Nie od razu wchodziło się do głównej sali. Najpierw była obszerna sień z szatnią, oczywiście latem nieczynną. Sień od reszty pomieszczeń odgradzały duże, dwuskrzydłowe drzwi. Pchnęłam je i znalazłam się jakby w innym świecie. Jadalnia była stosunkowo niewielka, ale zauważyłam w ścianach kilka drzwi, zgadywałam,  że są to mniejsze pomieszczenia dla bardziej prywatnych spotkań. Za to główna sala miała iście arystokratyczny wystrój. Na ścianach szykowne tapety, dodatkowo przystrojone obrazami. Pod ścianami małe stoliki nakryte białymi obrusami, a na każdym pięknie zdobiony świecznik. Mimo, że panował półmrok, zauważyłam donice z fikusami. A na podłodze położone były dywany.

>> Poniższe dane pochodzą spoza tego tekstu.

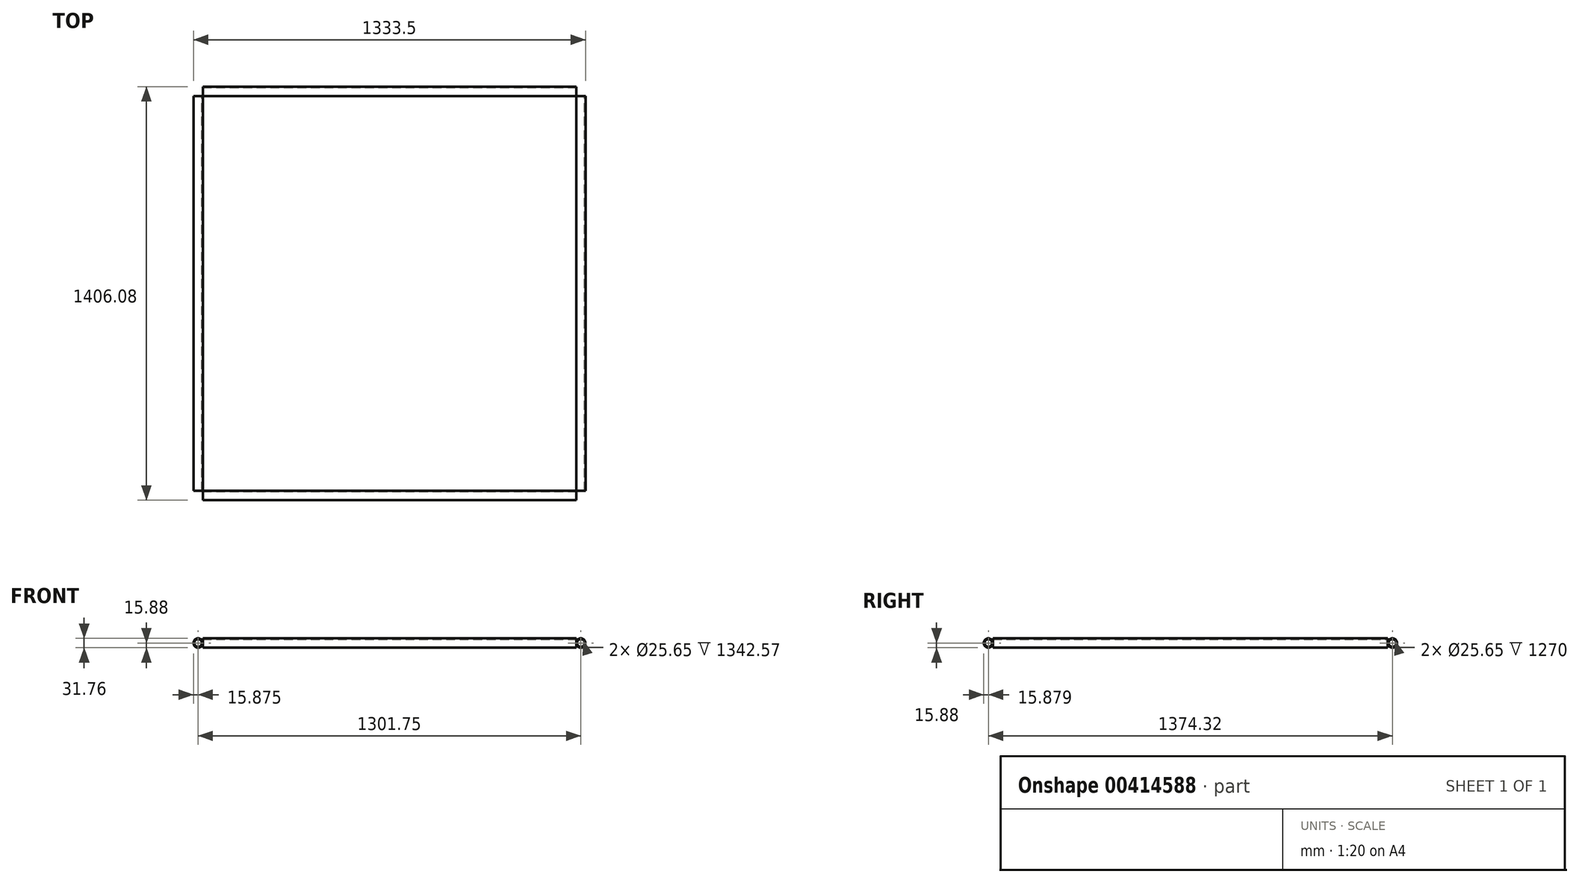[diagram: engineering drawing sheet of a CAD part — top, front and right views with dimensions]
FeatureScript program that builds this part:
annotation { "Feature Type Name" : "Feature", "Feature Type Description" : "" }
export const myFeature = defineFeature(function(context is Context, id is Id, definition is map)
    precondition{}
    {
        {
            var Q0;
            Q0=qCreatedBy(makeId("Top.planeOp"),FACE);
            var sketch = newSketch(context, id + "F0", { "sketchPlane" : qUnion([Q0])});
            skLineSegment(sketch, "E0.bottom", {"start": v(-635, 671.29) * mm, "end": v(635, 671.29) * mm});
            skLineSegment(sketch, "E0.top", {"start": v(-635, -671.29) * mm, "end": v(635, -671.29) * mm});
            skLineSegment(sketch, "E0.left", {"start": v(-635, 671.29) * mm, "end": v(-635, -671.29) * mm});
            skLineSegment(sketch, "E0.right", {"start": v(635, 671.29) * mm, "end": v(635, -671.29) * mm});
            skPoint(sketch, "E0.middle", {"position": v(0, 0) * mm});
            skSolve(sketch);
        }
        {
            var Q0;
            Q0=sQuery(id+"F0.wireOp",VERTEX,"E0.left.end");
            var Q1;
            Q1=qCreatedBy(makeId("Front.planeOp"),FACE);
            cPlane(context, id + "F1", {"entities" : qUnion([Q0, Q1]), "cplaneType" : CPlaneType.PLANE_POINT, "offset" : 25.4 * mm, "width" : 152.4 * mm, "height" : 152.4 * mm});
        }
        {
            var Q0;
            Q0=qCreatedBy(id+"F1.planeOp",FACE);
            var sketch = newSketch(context, id + "F2", { "sketchPlane" : qUnion([Q0])});
            skCircle(sketch, "E1", {"center": v(-650.88, 0) * mm, "radius": 15.88 * mm});
            skCircle(sketch, "E2", {"center": v(-650.88, 0) * mm, "radius": 12.83 * mm});
            skPoint(sketch, "E3", {"position": v(-635, 0) * mm});
            skSolve(sketch);
        }
        {
            var Q0;
            Q0=makeQuery(id+"F2.imprint","IMPRINT",FACE,{"disambiguationData":[TD([[makeQuery(id+"F2.imprint","IMPRINT",EDGE,{"derivedFrom":sQuery(id+"F2.wireOp",EDGE,"E1")}),1.0]])]});
            var Q1;
            Q1=sQuery(id+"F0.wireOp",EDGE,"E0.left");
            sweep(context, id + "F3", {"profiles" : qUnion([Q0]), "path" : qUnion([Q1])});
        }
        {
            var Q0;
            Q0=makeQuery(id+"F3.opSweep","SWEPT_BODY",BODY,{"disambiguationData":[OSD([sQuery(id+"F0.wireOp",EDGE,"E0.left"),sQuery(id+"F2.wireOp",EDGE,"E1"),sQuery(id+"F2.wireOp",EDGE,"E2")])]});
            var Q1;
            Q1=qCreatedBy(makeId("Right.planeOp"),FACE);
            mirror(context, id + "F4", {"entities" : qUnion([Q0]), "mirrorPlane" : qUnion([Q1])});
        }
        {
            var Q0;
            Q0=qCreatedBy(makeId("Right.planeOp"),FACE);
            var Q1;
            Q1=sQuery(id+"F0.wireOp",VERTEX,"E0.left.end");
            cPlane(context, id + "F5", {"entities" : qUnion([Q0, Q1]), "cplaneType" : CPlaneType.PLANE_POINT, "offset" : 25.4 * mm, "width" : 152.4 * mm, "height" : 152.4 * mm});
        }
        {
            var Q0;
            Q0=qCreatedBy(id+"F5.planeOp",FACE);
            var sketch = newSketch(context, id + "F6", { "sketchPlane" : qUnion([Q0])});
            skCircle(sketch, "E4", {"center": v(-687.16, 0) * mm, "radius": 15.88 * mm});
            skCircle(sketch, "E5", {"center": v(-687.16, 0) * mm, "radius": 12.83 * mm});
            skPoint(sketch, "E6", {"position": v(-671.29, 0) * mm});
            skSolve(sketch);
        }
        {
            var Q0;
            Q0=makeQuery(id+"F6.imprint","IMPRINT",FACE,{"disambiguationData":[TD([[makeQuery(id+"F6.imprint","IMPRINT",EDGE,{"derivedFrom":sQuery(id+"F6.wireOp",EDGE,"E4")}),1.0]])]});
            var Q1;
            Q1=sQuery(id+"F0.wireOp",EDGE,"E0.top");
            sweep(context, id + "F7", {"profiles" : qUnion([Q0]), "path" : qUnion([Q1])});
        }
        {
            var Q0;
            Q0=makeQuery(id+"F7.opSweep","SWEPT_BODY",BODY,{"disambiguationData":[OSD([sQuery(id+"F0.wireOp",EDGE,"E0.top"),sQuery(id+"F6.wireOp",EDGE,"E4"),sQuery(id+"F6.wireOp",EDGE,"E5")])]});
            var Q1;
            Q1=qCreatedBy(makeId("Front.planeOp"),FACE);
            mirror(context, id + "F8", {"entities" : qUnion([Q0]), "mirrorPlane" : qUnion([Q1])});
        }
    });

Jeszcze w takim miejscu nie byłam.
W środku nie było gości, co akurat mnie nie zdziwiło. Któż, oprócz zabłąkanego wędrowcy, mógł tutaj bywać.
W zasięgu mojego wzroku pojawił się mężczyzna ubrany w szykowny garnitur, co zdumiało mnie jeszcze bardziej, ale i sprawiło, że poczułam się nie na miejscu. Miałam na sobie krótkie spodenki i obcisłą koszulkę. Dodatkowo do pasa miałam przyczepiony myśliwski nóż, oraz "nerkę" na drobiazgi, a na nogach rozchodzone trampki.
- Dzień dobry pani- przywitał mnie mężczyzna- jak miło, że pani zawitała w nasze skromne progi.
"Skromne" - zaśmiałam się w myśli.
- Dzień dobry. Chciałam się tutaj zatrzymać. Czy jest taka możliwość.
- Oczywiście, mamy kilka wolnych pokojów.
Chciałam go wypytać o innych gości, ale jakoś było mi głupio.
Mężczyzna zaprowadził mnie do budynku obok i wręczył klucz.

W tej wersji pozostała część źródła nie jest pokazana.